Le 8 juin dernier, le président des Transformateurs, Succès Masra, a reçu des mains du ministre de l’Administration du territoire, l’arrêté d’autorisation de fonctionner de son parti. Enfin ! Après plus de deux ans à faire un bras-de-fer sur la légalité de leur formation avec l’ancien parti au pouvoir, les Transformateurs se sont résolus à introduire une nouvelle demande d’autorisation de fonctionner le 27 mai dernier. Et le gouvernement de transition leur a accordé le sésame.

Les derniers arrivés dans l’arène politique peuvent désormais compétir. Leur chef qui n’a jamais caché son intention de conquérir le Palais Rose, siège de la présidence, peut commencer à fourbir ses armes. Mais avant cela, il faudra que l’âge minimum de candidature à la fonction suprême, placé à 40 ans soit revu à la baisse pour que Masra soit éligible à la prochaine présidentielle. Ce sera l’une des questions qui attend le prochain dialogue national inclusif et les constituants de la cinquième République à venir.

Si Masra attend que l’épée de Damoclès soit levée sur sa tête, Yaya Dillo, lui, s’est déjà lancé dans la course. Le président d’honneur du Parti socialiste sans frontière (PSF), s’est déclaré candidat à la prochaine présidentielle au cours de la rentrée politique de son parti, le 9 juin. Il a, à l’occasion, fustigé «la déchirure infantile et la guerre familiale au sein du MPS » (Mouvement patriotique du salut, l’ancien parti au pouvoir), « signes du déclin de la gestion patriarcale de l’État ». Même si le porte-parole du MPS, Jean-Bernard Padaré, qui préside le comité d’organisation du congrès qui s’ouvre ce samedi, tente de faire croire que tout va bien, sa formation est déstabilisée depuis la disparition de son président-fondateur. Le « grand parti rassembleur » peine à rassembler ses membres et il y a des fissures dans ses rangs. En bon opportuniste, Dillo veut s’engouffrer dans ces brèches et récupérer ses anciens camarades « baministes » déçus, notamment Mahamat Zen Bada, le secrétaire général du MPS qui, depuis Paris, a tenté de s’opposer à la tenue du congrès, en vain.

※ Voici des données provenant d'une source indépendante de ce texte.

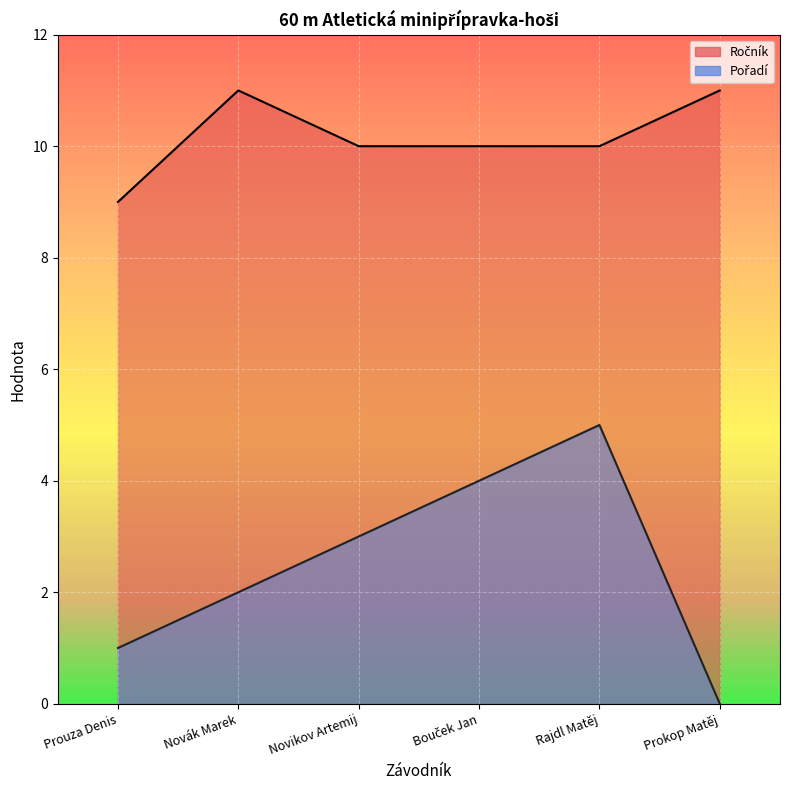

What is the label of the 1st point from the left?

Prouza Denis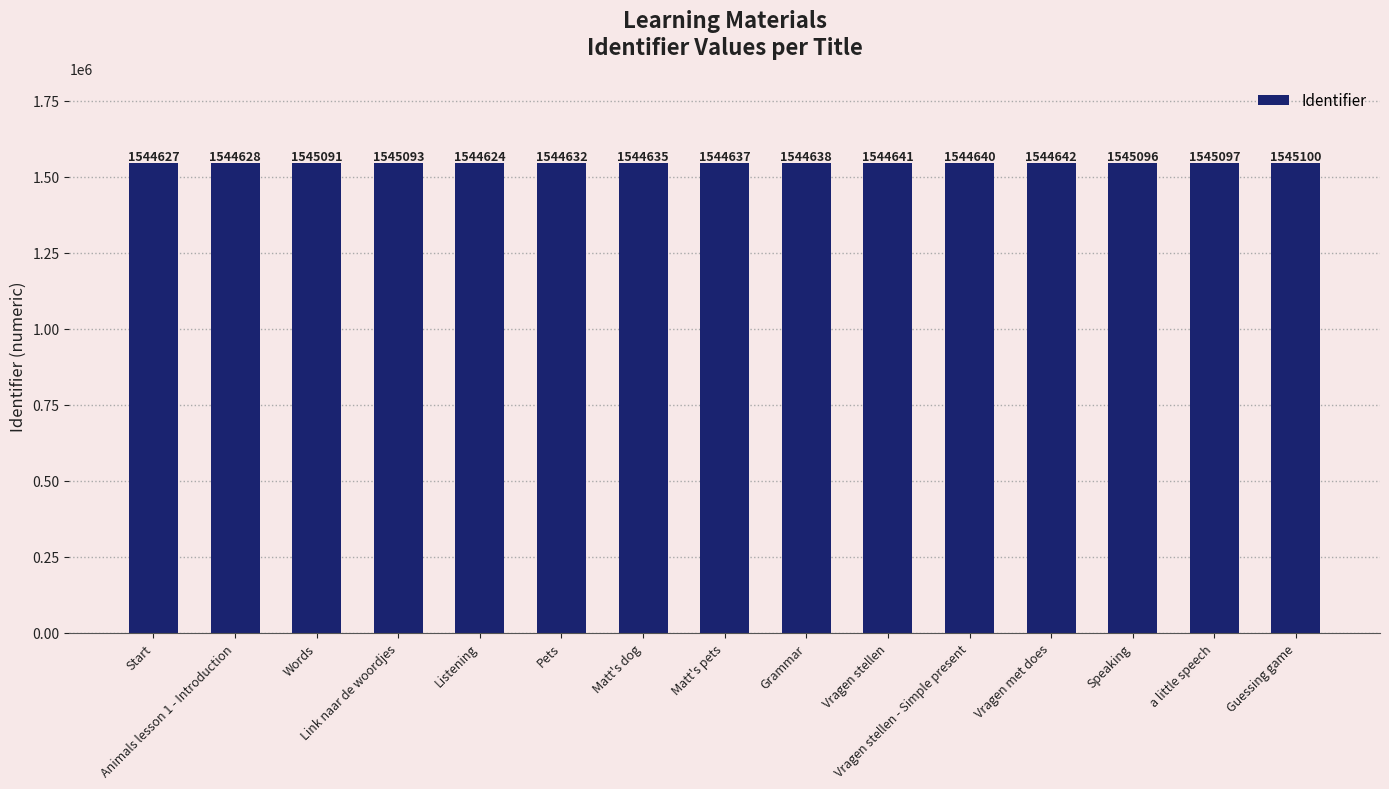

List the labels in order of value, largest first.

Guessing game, a little speech, Speaking, Link naar de woordjes, Words, Vragen met does, Vragen stellen, Vragen stellen - Simple present, Grammar, Matt's pets, Matt's dog, Pets, Animals lesson 1 - Introduction, Start, Listening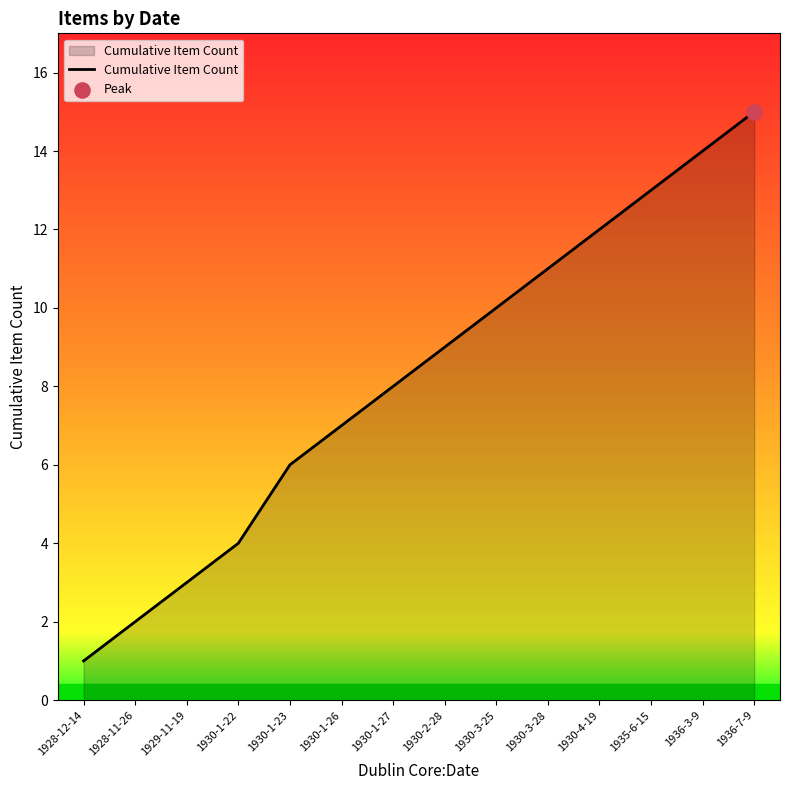

What is the change in value from 1930-2-28 to 1935-6-15?

+4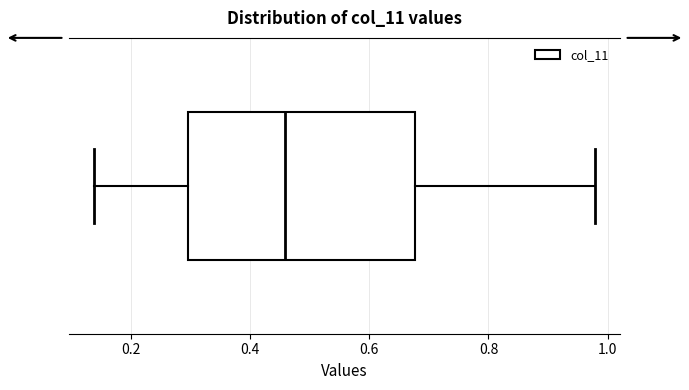

Transcribe this box plot: give where the median line is, the range the box spans, and where the two whiskers end, as read against the x-axis. The values are not printed on the chart, so give them approximately, as read against the axis.

median 0.46, box 0.30 to 0.68, whiskers 0.14 to 0.98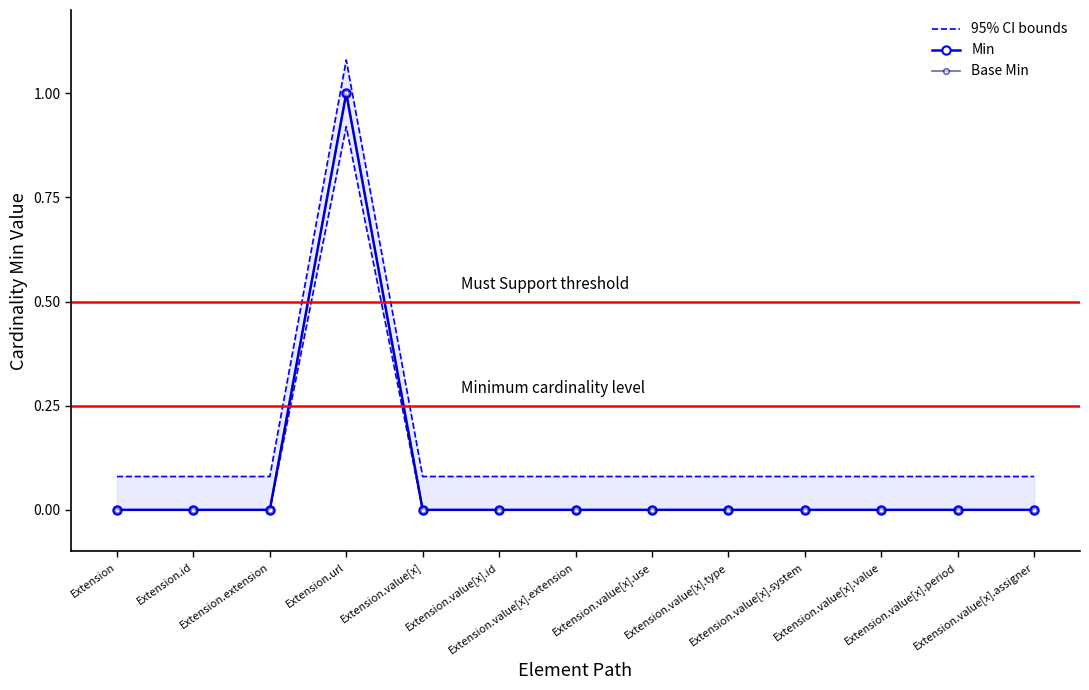

How many distinct data groups are displayed?

3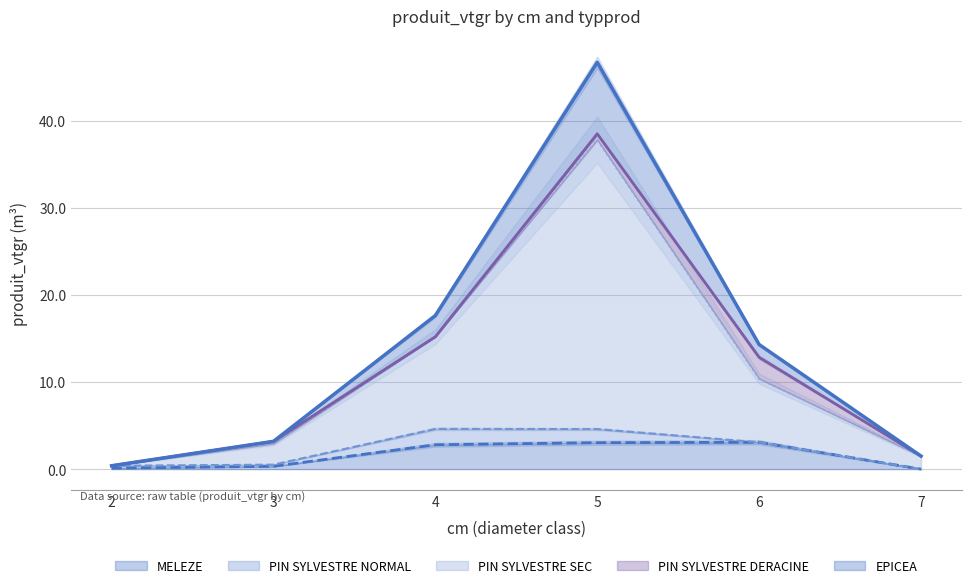

True or false: PIN SYLVESTRE SEC and MELEZE intersect in this chart.

False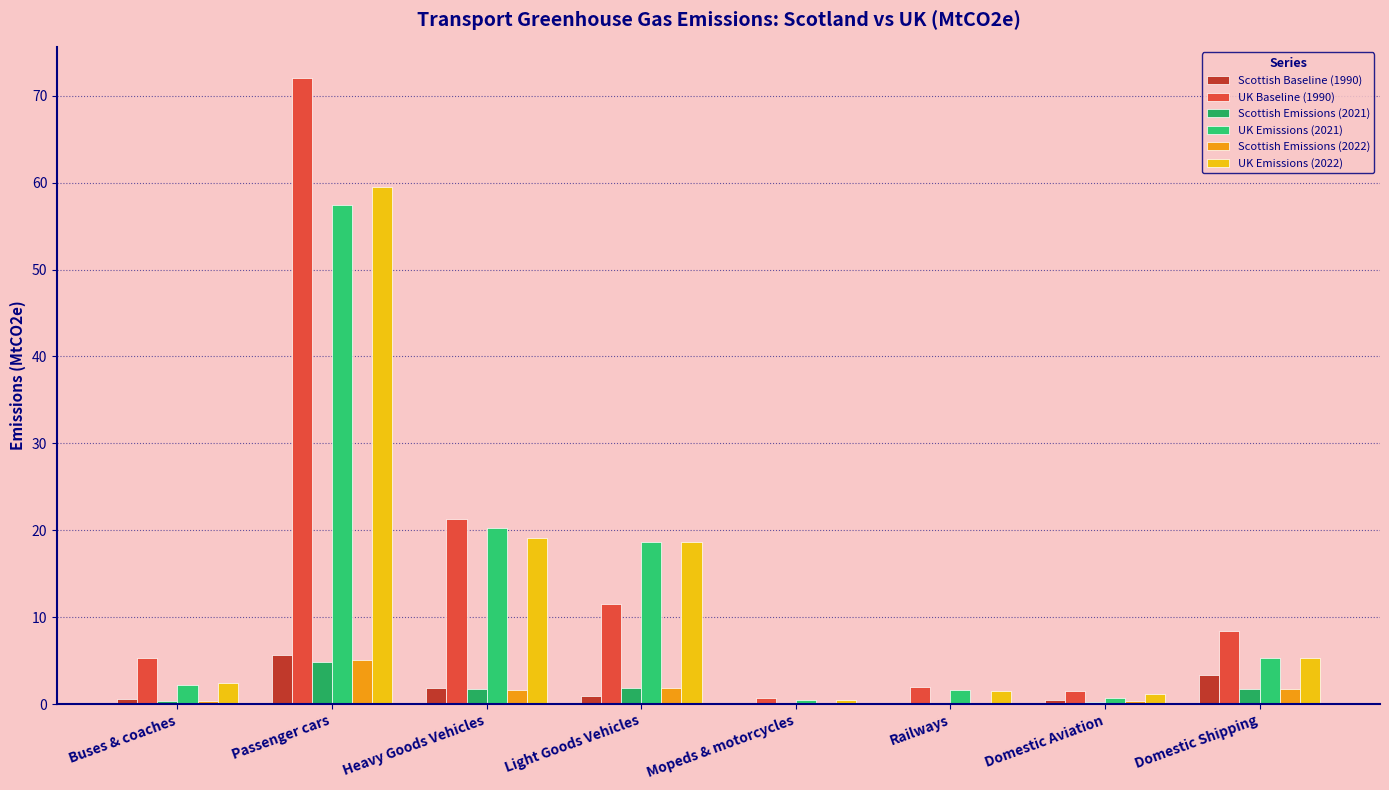

List the labels in order of UK Emissions (2021) value, smallest first.

Mopeds & motorcycles, Domestic Aviation, Railways, Buses & coaches, Domestic Shipping, Light Goods Vehicles, Heavy Goods Vehicles, Passenger cars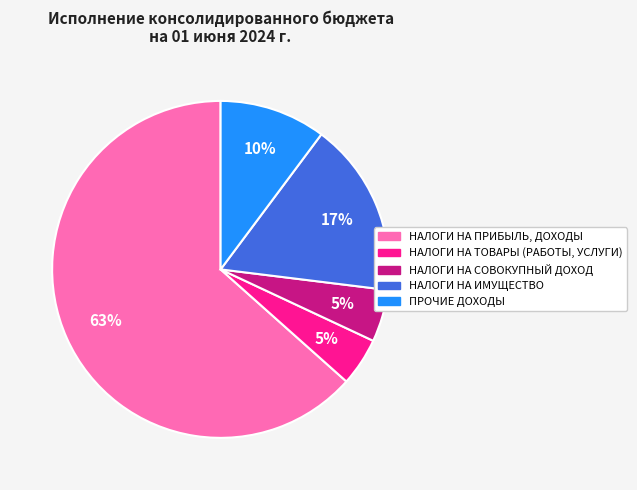

Which category has the biggest portion of the pie?

НАЛОГИ НА ПРИБЫЛЬ, ДОХОДЫ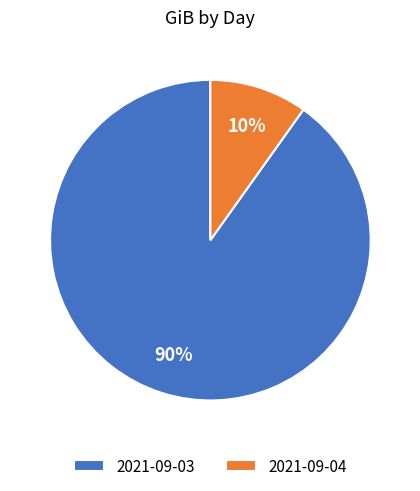

True or false: 2021-09-03 accounts for 78% of the total.

False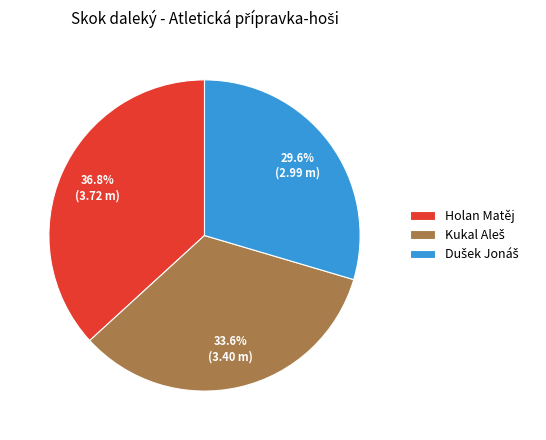

Is there a majority slice in this chart?

No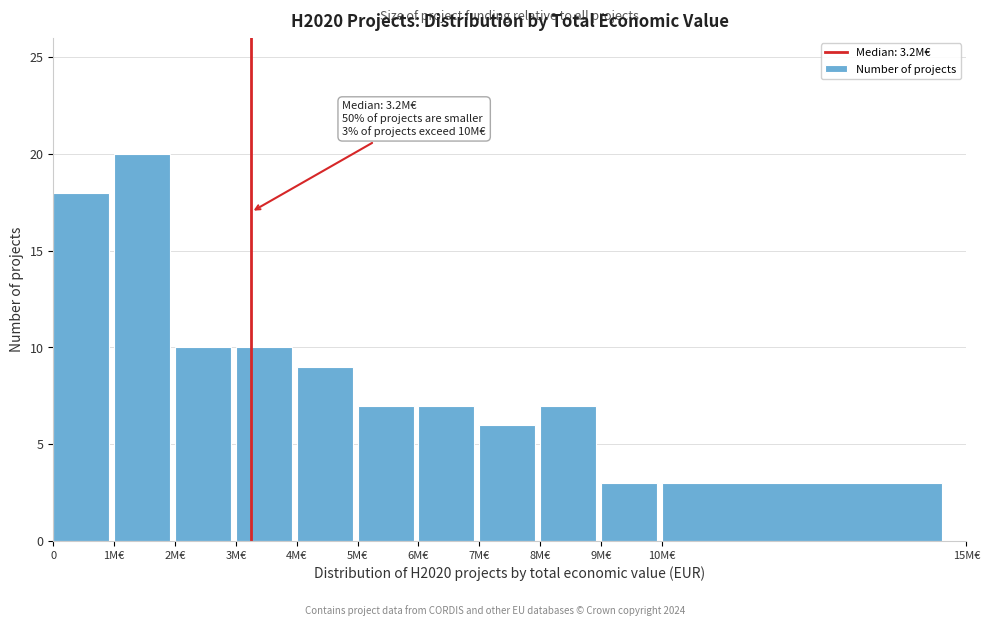

Reading right to left, transcribe all the data shown in this chart.

3	3	7	6	7	7	9	10	10	20	18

Dillo veut succéder à son oncle Idriss Déby Itno. L’on risque donc d’assister à une bataille démocratique fratricide. Car la redynamisation du MPS au cours du congrès de ce weekend, passe aussi par une restructuration, de fond en comble. L’équipe dirigeante sera remaniée, voire changée. Exit Zen Bada, qui aura tenu pendant cinq bonnes années, envers et contre tous ! Le président-fondateur l’avait imposé aux manettes du parti, il lui a toujours renouvelé sa confiance alors qu’il était contesté de toutes parts. Le Maréchal parti, son protégé joue ses derniers jours à la tête du MPS. Pour remplacer Zen Bada, plusieurs personnalités sont dans les starting-blocks, dont Padaré qui n’avait pas vu d’un bon œil la désignation du premier à un poste où il se voyait déjà en 2016.

Outre le secrétariat général du MPS, un autre poste sera très scruté : la présidence d’honneur du parti. Le Maréchal Déby est mort, mais il restera le seul « président-fondateur ». En sa mémoire, son parti ne peut donc pas se permettre de nommer un autre président, qui soit-il, pour le remplacer. Le MPS se contentera donc de désigner un « président d’honneur ». Mais que l’on ne s’y trompe pas, le « président d’honneur » ne sera pas un poste honorifique. Ce sera lui le vrai patron du MPS, son potentiel candidat à la prochaine présidentielle, comme Dillo au PSF. Et il se susurre que c’est l’un des fils de feu président-fondateur qui sera placé à sa place. Le président de la transition, Mahamat Idriss Déby Itno, s’étant pratiquement mis « hors-jeu », qui de ses deux frères Zakaria et Abdelkérim sera fait « président d’honneur » ? Nous aurons la réponse dans quarante-huit heures au plus.

A l’instar des Transformateurs, du PSF et du MPS, les autres partis sont en ébullition. C’est le branle-bas général. La transition ne fait que commencer, le dialogue national inclusif désiré de tous n’est pas encore planifié, l’on ne connaît pas encore les dates des prochaines élections présidentielle et législatives, mais toute le landerneau politique tchadien est déjà à pied d’œuvre. Les prochaines compétitions électorales seront rudes. Espérons que les règles du jeu démocratique seront revues, assainies au cours des prochains mois, et que les partis qui proposeront les meilleurs projets de société aux Tchadiens, gagneront.